6# Where to stay in Riohacha
Riohacha has its fair share of safe and not-so-safe neighborhoods. Generally, aim for accommodations between Calle 7 and the seashore and between Carreras 2 and 9.
Keep in mind that these hostels tend to have a lively atmosphere, which may result in some noise. Most offers shared or private room options.
- Casa Flor Hostel & Drinks: Close to the malecon with friendly staff, but the showers in the rooms could be better.
- Hostel Laguna Salá By FSL: Hospitable staff, but cleanliness can be hit-or-miss.
One option: Aiwa. This eco-hotel is located right on Mayapo Beach (remember that it’s 40-min away from Riohacha) and features a garden, restaurant, bar, and terrace. The rooms are clean and comfortable. Round-trip transportation is available from downtown Riohacha or the airport for an additional fee. The private beach is for hotel guests only, and a tasty complimentary breakfast is included.
As of this writing, Riohacha doesn’t have any upscale accommodations with fancy spas or freshwater swimming pools.
7# Feast on a Cazuela de Marisco
You absolutely must try a cazuela de marisco while visiting Colombia. This scrumptious dish, found on both coasts, features mixed seafood cooked in a stone pot with a creamy (sometimes cheesy) sauce and infused with local herbs. Trust me; it’s divine!
My top recommendation for devouring this culinary delight is at La Casa del Marisco. Expect to pay around 25,000 to 35,000 COP, depending on the ingredients and time of year.
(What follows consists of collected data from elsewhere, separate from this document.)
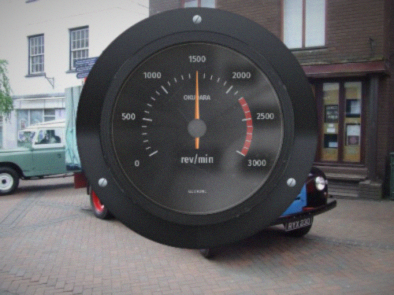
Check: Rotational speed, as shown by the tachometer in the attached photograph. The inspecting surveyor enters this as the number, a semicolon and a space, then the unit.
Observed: 1500; rpm
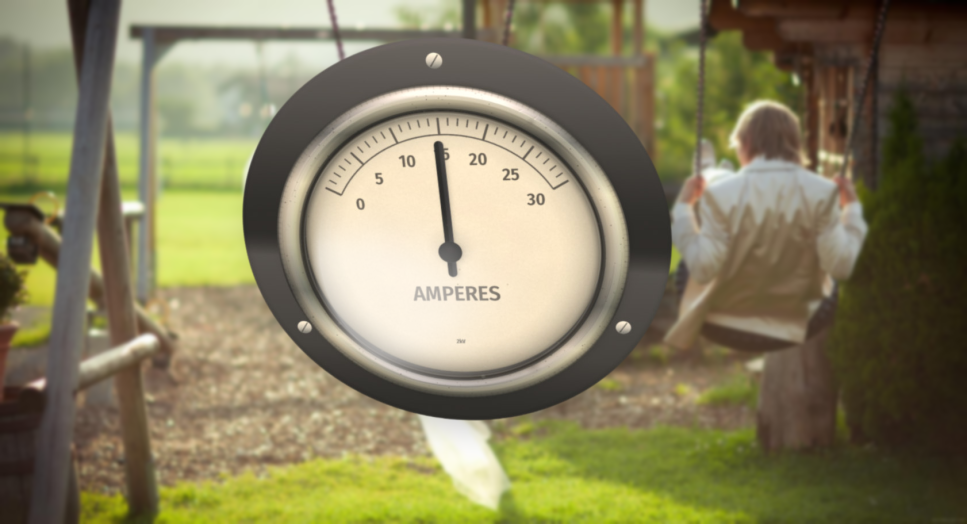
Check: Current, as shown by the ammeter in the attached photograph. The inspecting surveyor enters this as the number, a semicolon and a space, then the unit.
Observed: 15; A
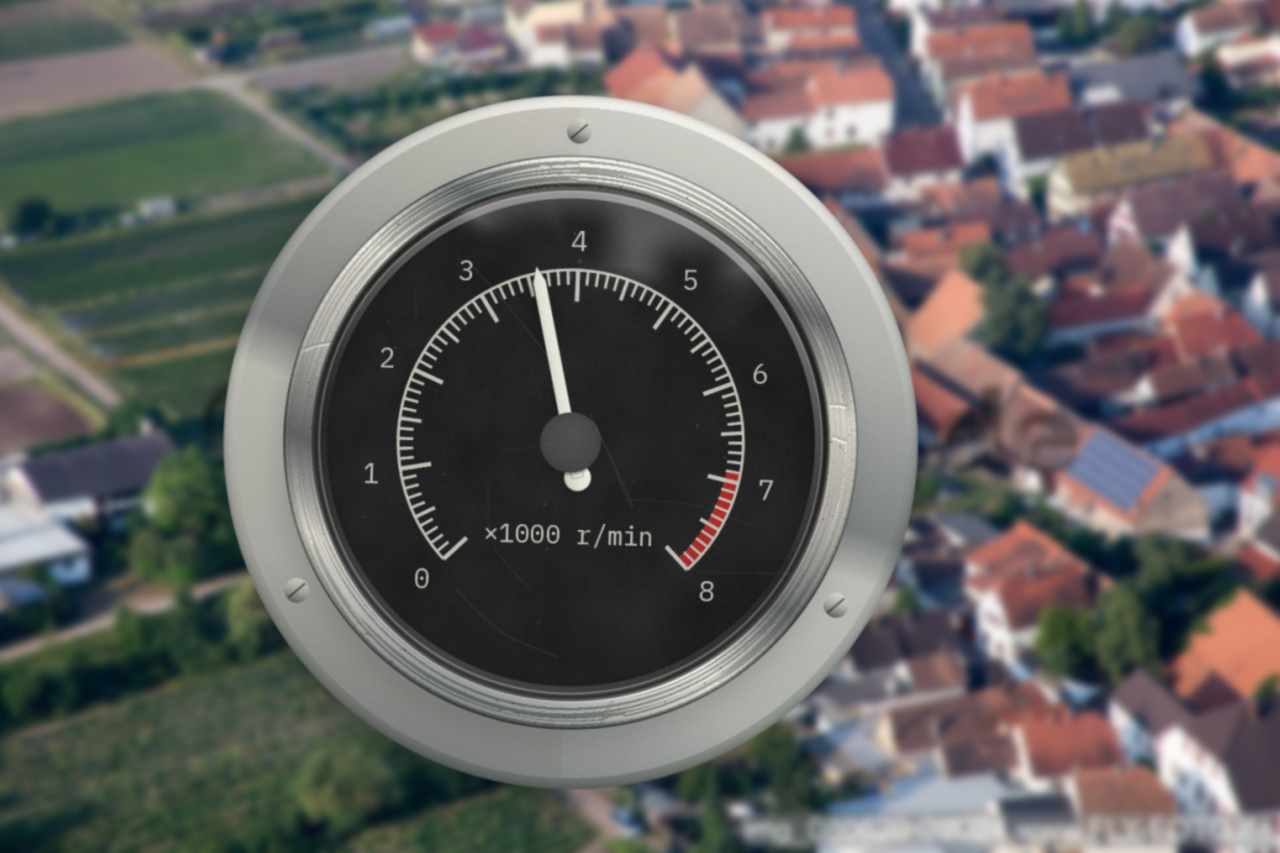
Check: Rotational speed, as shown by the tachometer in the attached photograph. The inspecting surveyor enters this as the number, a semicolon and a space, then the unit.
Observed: 3600; rpm
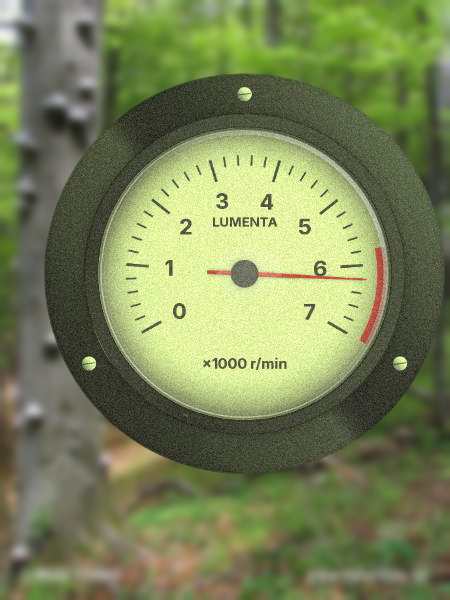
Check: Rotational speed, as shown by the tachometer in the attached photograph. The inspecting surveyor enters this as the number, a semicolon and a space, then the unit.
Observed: 6200; rpm
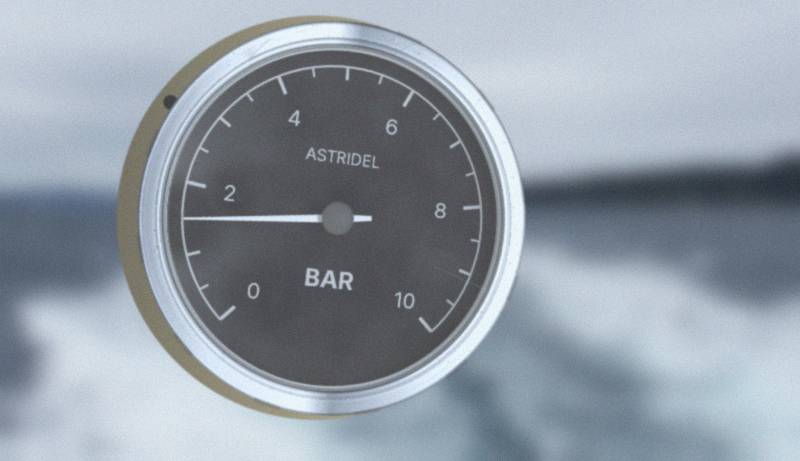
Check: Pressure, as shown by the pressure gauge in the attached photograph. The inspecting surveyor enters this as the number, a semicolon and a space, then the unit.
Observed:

Although Riohacha does not offer a large number of activities, it does have a few restaurants that are worth mentioning in this travel guide. International cuisine may be scarce, but local dishes are definitely present. Here are my picks for the best local eateries:
- La Jaus by La 13: This intimate spot offers delicious pizza and hummus. With only four outdoor tables, be prepared for a cozy dining experience. Dishes here cost around 40-50,000 COP.
- Eoletto Kite Café: A lovely café offering quality fare and a refreshing selection of craft beers.
- Seaside shrimp cocktail: At this location, right by the sea, you can savor a spectacular shrimp cocktail.
- For the adventurous, sample some indigenous Wayuú cuisine, such as friche.
- Don’t forget to try La Guajira’s famous cheeses while you’re in Riohacha.
8# Be Cautious in Riohacha
Riohacha is a regional capital and trading post with plenty of gray and black market activity due to its proximity to Venezuela. Consequently, some unsavory characters may be lurking about, making the area potentially dangerous.
To stay safe, it’s best to limit your exploration to daylight hours, except the well-lit and secure malecón. Also, stick to the earlier hotel recommendations and avoid anything outside that zone at night.
You don’t need to be paranoid and scared of everything while traveling to Colombia, but you should know the main safety tips.
9# Avoid October and November
October and November in La Guajira typically mean one thing: the rainy season. Riohacha experiences several changes during this time:
- Increased humidity, making high temperatures more uncomfortable
- No more cooling afternoon breezes
- Lack of wind, rendering kitesurfing impossible
- Potential road closures to northern points like Macuira and Punta Gallinas due to heavy rain
Keep in mind that some years also experience heavy rainfall in May.